Infelizmente, encontram terreno fértil para isso, em função de más informações, consequentes a interpretações sectárias e racistas das Escrituras. Um mínimo de informação, de diálogo, de respeito pelo outro atenuaria os preconceitos. Quantos leram, e interpretaram de forma adequada, o Alcorão, a Torah e a Bíblia? O cinema “educou” mais que os livros. Essa “educação” é levada para escolas, e crianças, que são altamente suscetíveis, tornam-se crentes de falsas verdades, e futuros fanáticos.

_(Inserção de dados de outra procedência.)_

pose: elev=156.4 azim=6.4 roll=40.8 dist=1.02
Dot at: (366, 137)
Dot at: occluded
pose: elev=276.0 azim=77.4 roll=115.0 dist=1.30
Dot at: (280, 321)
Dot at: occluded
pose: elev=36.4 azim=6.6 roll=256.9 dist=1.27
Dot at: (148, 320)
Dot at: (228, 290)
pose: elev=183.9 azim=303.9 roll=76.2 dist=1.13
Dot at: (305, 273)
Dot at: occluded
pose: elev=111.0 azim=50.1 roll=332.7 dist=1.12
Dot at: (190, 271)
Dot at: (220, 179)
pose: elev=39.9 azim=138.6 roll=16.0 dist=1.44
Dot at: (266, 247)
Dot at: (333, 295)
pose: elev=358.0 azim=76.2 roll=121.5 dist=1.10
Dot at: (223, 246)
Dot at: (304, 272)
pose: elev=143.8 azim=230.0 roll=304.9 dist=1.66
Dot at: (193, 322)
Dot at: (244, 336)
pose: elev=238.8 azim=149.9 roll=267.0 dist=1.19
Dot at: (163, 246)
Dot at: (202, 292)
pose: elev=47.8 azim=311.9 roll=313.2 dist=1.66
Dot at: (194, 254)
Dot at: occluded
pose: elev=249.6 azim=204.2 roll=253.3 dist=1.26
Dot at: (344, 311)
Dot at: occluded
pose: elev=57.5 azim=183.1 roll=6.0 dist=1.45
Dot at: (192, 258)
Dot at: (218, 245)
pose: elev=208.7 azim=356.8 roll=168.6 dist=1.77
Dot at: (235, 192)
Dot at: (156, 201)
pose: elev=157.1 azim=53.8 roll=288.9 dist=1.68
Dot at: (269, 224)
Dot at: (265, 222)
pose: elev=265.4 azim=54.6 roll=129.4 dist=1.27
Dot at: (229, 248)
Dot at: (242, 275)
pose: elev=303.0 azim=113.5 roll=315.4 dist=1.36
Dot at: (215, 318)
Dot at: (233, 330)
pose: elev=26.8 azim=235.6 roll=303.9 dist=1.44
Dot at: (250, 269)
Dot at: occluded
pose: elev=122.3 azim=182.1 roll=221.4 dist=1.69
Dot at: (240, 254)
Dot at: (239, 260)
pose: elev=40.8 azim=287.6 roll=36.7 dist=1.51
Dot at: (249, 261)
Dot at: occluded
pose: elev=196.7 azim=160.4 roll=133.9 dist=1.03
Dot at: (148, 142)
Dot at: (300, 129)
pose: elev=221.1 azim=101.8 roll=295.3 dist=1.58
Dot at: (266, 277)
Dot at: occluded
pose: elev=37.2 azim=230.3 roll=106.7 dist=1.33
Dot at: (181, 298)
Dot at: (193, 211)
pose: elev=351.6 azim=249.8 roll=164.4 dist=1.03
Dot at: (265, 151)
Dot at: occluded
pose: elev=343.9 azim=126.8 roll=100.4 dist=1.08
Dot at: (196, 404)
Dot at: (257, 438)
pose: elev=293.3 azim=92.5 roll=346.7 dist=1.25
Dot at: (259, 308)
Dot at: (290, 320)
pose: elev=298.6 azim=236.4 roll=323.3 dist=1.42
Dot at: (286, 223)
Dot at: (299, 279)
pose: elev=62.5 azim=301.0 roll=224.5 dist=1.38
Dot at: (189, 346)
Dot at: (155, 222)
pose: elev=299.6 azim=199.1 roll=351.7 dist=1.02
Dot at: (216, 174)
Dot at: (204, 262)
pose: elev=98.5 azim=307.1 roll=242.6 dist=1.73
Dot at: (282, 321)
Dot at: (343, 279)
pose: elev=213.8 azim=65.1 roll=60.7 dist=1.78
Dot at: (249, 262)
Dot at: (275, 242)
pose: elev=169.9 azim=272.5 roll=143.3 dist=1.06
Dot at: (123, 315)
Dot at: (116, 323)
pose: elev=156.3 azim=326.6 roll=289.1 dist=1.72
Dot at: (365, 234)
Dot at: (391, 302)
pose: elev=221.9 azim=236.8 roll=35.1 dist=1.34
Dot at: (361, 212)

O real ensino das lições de pensadores humanistas, de Sócrates a Paulo Freire, transmite que o debate de diferentes opiniões ensina, esclarece, enfim, educa. O diálogo pressupõe construção, e não destruição. O terrorista é um idealista frustrado e fundamentalista, que conclui que sua visão unilateral é a verdadeira. É melhor destruir o oponente, a entendê-lo.
O Oriente Médio foi por mim utilizado como exemplo do que se passa no mundo. A realidade de nosso país é semelhante. Deste ponto, vamos comentar a segunda premissa dos autores, que unilateralmente acham um culpado. É muito fácil culpar um lado, pois ambos têm erros. É só apontá-los. Ao julgarmos, e justificarmos nossos erros pelos erros dos outros, pode-se falsamente aceitar e admitir os erros como “normais”, necessários para se atingir um determinado fim, conveniente para um lado, mas não para o outro, ferindo o que entendemos como ética e moral. Por ser de interesse de um lado, passa a ser aceitável, e justificável. O injustificável passa a ser justificável, de acordo com a catequese de Goebbels, como lembra muito bem o primeiro autor, demonizando o oponente. Essa forma de propaganda, que tem um poder imenso, é muito utilizada, gerando guerras de informação. Quantas tragédias a humanidade assistiu, graças a essa amoralidade? Os fatos pregressos negativos são utilizados para culpar o outro lado. Demonizar um lado não leva à compreensão, e bloqueia qualquer iniciativa construtiva. O Hamas é culpado? O Bibi é culpado? Quem é o maior culpado? E o ódio não para de aumentar. É a “arqueologia do ódio”, que chega até Abrão. Matam-se, sem se conhecerem, simplesmente por terem outras opiniões, ou por vestirem camisas com outras cores. E os corporativismos radicais aumentam assustadoramente, perpetuando suas escolas malignas.
Como disse alguém, à beira da morte, pendurado em uma cruz. “Eles não sabem o que fazem.”
(*) Charles Mady é professor da Faculdade de Medicina da USP.